AIM OF THE EXERCISE: In the entries below, the lines from the one with "Frauen 1.276 Euro. Die Pensionen von Frauen" through the one with "niedrigeren Pensionsansprüchen widerspiegelt." are to be copied exactly; both ends count.
Start of SUPPLIED MATERIAL
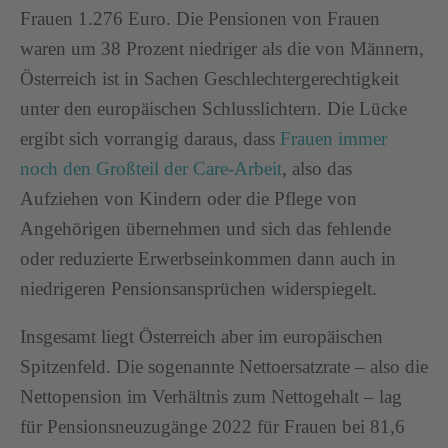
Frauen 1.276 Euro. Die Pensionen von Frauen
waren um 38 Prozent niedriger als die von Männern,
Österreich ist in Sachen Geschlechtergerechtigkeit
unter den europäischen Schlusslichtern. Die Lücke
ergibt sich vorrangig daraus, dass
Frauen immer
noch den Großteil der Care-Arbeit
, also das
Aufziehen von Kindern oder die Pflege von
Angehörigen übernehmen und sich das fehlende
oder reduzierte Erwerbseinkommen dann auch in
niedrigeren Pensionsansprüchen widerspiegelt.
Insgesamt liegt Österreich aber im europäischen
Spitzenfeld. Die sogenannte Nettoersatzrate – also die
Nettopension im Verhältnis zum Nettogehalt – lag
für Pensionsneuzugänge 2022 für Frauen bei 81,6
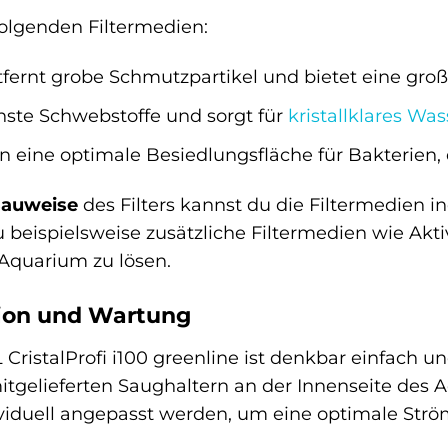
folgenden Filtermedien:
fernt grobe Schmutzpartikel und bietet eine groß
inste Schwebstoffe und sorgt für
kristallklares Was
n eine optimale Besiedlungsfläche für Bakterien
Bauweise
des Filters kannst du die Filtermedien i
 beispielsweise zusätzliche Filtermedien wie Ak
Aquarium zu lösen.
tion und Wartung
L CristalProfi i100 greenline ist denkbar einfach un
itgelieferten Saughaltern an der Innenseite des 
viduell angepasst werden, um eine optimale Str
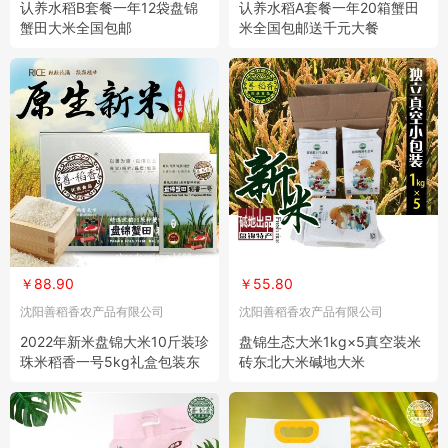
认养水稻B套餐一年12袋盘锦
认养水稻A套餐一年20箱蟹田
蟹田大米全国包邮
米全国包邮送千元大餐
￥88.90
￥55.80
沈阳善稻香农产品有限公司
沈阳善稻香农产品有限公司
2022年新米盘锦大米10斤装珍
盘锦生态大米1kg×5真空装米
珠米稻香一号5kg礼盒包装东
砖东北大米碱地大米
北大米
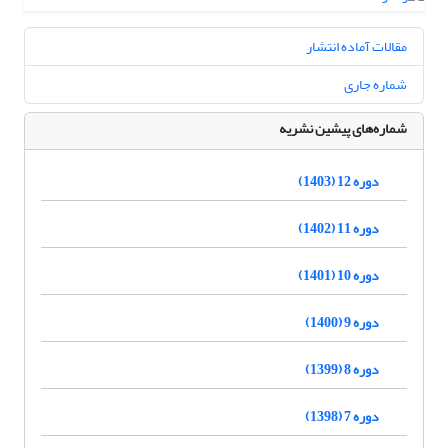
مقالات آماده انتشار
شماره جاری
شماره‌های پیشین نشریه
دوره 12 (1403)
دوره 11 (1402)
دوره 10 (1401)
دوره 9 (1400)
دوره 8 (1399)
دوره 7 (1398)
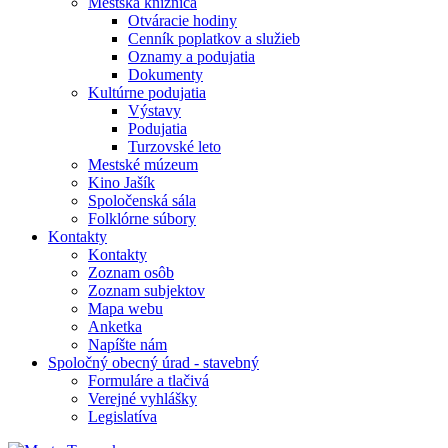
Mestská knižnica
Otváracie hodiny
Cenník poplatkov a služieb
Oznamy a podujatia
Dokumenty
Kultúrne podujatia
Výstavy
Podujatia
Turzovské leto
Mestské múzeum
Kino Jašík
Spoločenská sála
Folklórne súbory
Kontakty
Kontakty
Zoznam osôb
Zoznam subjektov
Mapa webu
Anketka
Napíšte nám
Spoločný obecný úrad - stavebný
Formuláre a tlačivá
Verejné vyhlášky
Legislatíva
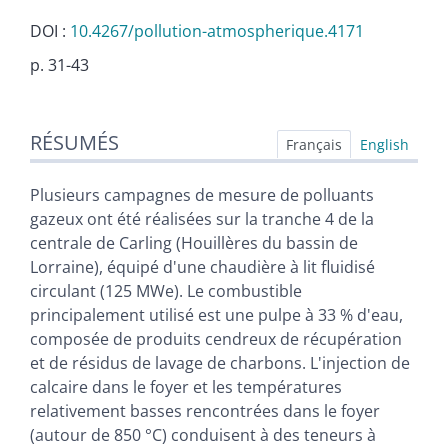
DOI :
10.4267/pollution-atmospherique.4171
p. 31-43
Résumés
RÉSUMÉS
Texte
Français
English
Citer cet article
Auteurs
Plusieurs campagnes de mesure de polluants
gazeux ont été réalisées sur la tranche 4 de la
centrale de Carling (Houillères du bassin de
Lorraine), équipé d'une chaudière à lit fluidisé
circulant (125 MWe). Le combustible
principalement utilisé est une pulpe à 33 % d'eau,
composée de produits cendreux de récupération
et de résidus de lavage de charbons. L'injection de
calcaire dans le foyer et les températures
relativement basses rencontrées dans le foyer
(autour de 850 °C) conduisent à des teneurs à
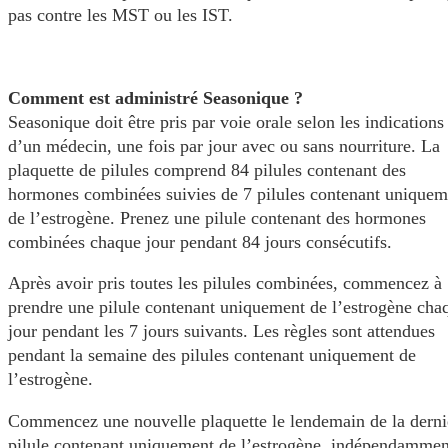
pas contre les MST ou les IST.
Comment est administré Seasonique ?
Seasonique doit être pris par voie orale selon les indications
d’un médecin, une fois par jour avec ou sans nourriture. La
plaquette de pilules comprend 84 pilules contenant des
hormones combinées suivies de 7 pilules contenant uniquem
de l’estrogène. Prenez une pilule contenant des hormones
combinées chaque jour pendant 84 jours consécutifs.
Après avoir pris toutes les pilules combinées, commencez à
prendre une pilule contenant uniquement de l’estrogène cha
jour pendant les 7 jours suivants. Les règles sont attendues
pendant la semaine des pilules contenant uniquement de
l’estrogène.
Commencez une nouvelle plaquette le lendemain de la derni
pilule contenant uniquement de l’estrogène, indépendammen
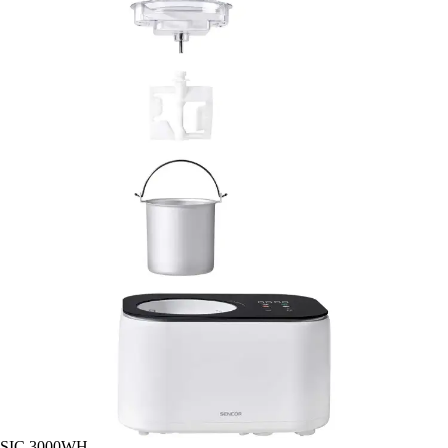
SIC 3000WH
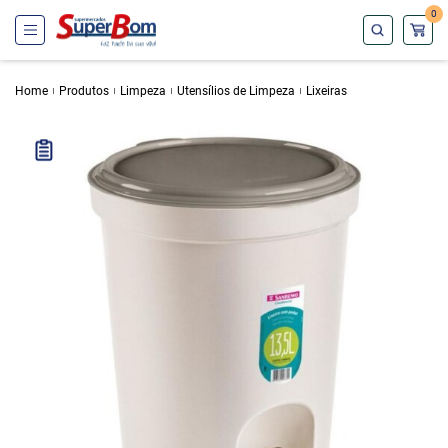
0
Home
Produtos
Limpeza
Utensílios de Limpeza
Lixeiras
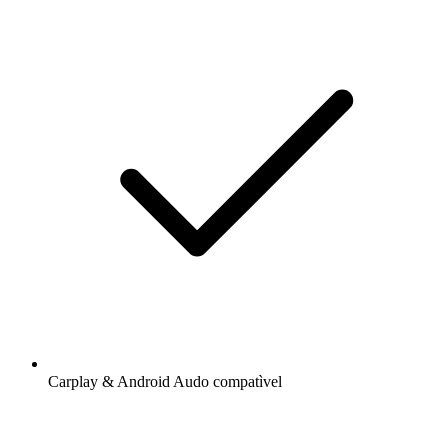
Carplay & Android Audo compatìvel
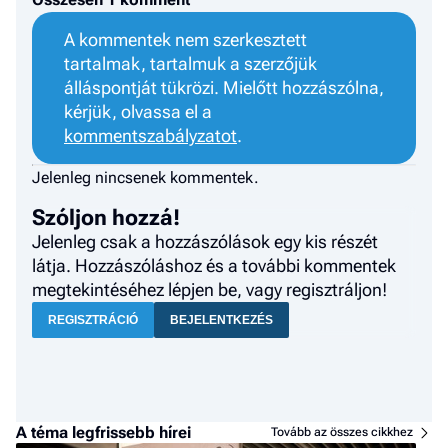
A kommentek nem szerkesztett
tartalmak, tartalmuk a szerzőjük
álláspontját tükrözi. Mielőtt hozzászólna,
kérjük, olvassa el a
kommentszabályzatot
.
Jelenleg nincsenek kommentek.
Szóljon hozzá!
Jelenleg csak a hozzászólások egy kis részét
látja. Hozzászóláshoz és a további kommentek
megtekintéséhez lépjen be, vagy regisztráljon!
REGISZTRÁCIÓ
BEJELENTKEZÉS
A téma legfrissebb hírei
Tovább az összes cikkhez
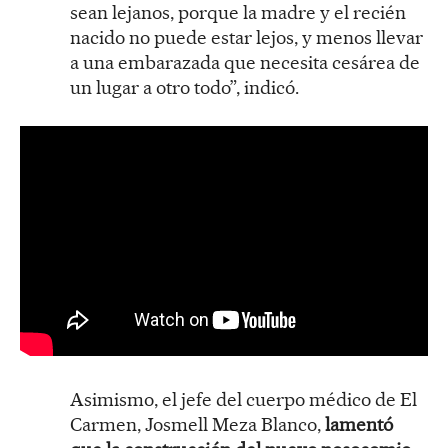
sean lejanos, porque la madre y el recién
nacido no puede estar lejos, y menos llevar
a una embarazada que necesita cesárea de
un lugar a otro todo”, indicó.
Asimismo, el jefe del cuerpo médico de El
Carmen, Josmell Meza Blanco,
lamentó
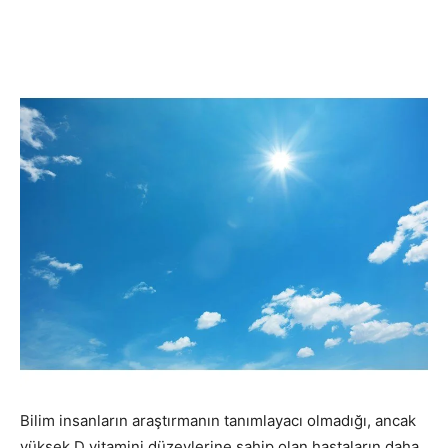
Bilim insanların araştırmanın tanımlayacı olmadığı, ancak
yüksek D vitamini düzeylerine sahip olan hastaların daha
End of SUPPLIED MATERIAL
Start of SUPPLIED MATERIAL
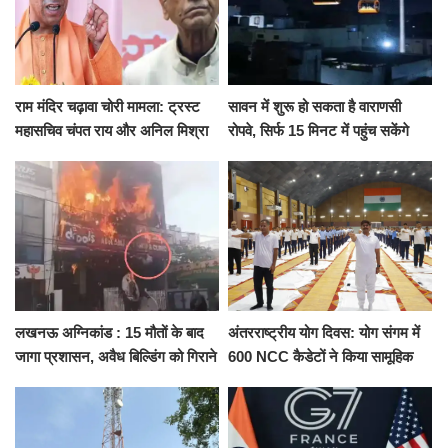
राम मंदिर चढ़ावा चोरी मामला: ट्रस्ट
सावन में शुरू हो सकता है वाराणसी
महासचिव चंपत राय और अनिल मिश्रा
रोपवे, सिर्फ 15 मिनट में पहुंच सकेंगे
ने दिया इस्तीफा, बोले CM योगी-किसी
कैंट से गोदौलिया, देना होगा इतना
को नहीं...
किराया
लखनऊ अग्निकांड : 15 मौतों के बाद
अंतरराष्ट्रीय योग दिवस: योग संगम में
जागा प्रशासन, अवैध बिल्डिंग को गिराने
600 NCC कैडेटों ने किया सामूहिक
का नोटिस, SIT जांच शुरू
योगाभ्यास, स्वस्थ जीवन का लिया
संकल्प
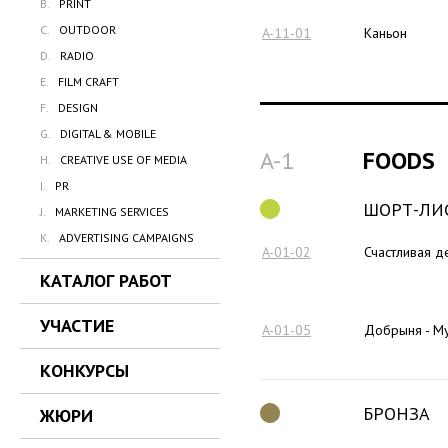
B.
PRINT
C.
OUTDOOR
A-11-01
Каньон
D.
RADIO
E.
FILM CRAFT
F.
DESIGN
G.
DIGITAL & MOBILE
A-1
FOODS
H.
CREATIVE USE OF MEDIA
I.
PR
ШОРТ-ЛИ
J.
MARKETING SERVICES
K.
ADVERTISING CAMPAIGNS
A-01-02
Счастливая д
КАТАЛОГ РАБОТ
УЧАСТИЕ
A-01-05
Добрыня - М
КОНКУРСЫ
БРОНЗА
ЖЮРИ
End of SUPPLIED MATERIAL
ANSWER TO THIS PROBLEM:
Frauen 1.276 Euro. Die Pensionen von Frauen
waren um 38 Prozent niedriger als die von Männern,
Österreich ist in Sachen Geschlechtergerechtigkeit
unter den europäischen Schlusslichtern. Die Lücke
ergibt sich vorrangig daraus, dass
Frauen immer
noch den Großteil der Care-Arbeit
, also das
Aufziehen von Kindern oder die Pflege von
Angehörigen übernehmen und sich das fehlende
oder reduzierte Erwerbseinkommen dann auch in
niedrigeren Pensionsansprüchen widerspiegelt.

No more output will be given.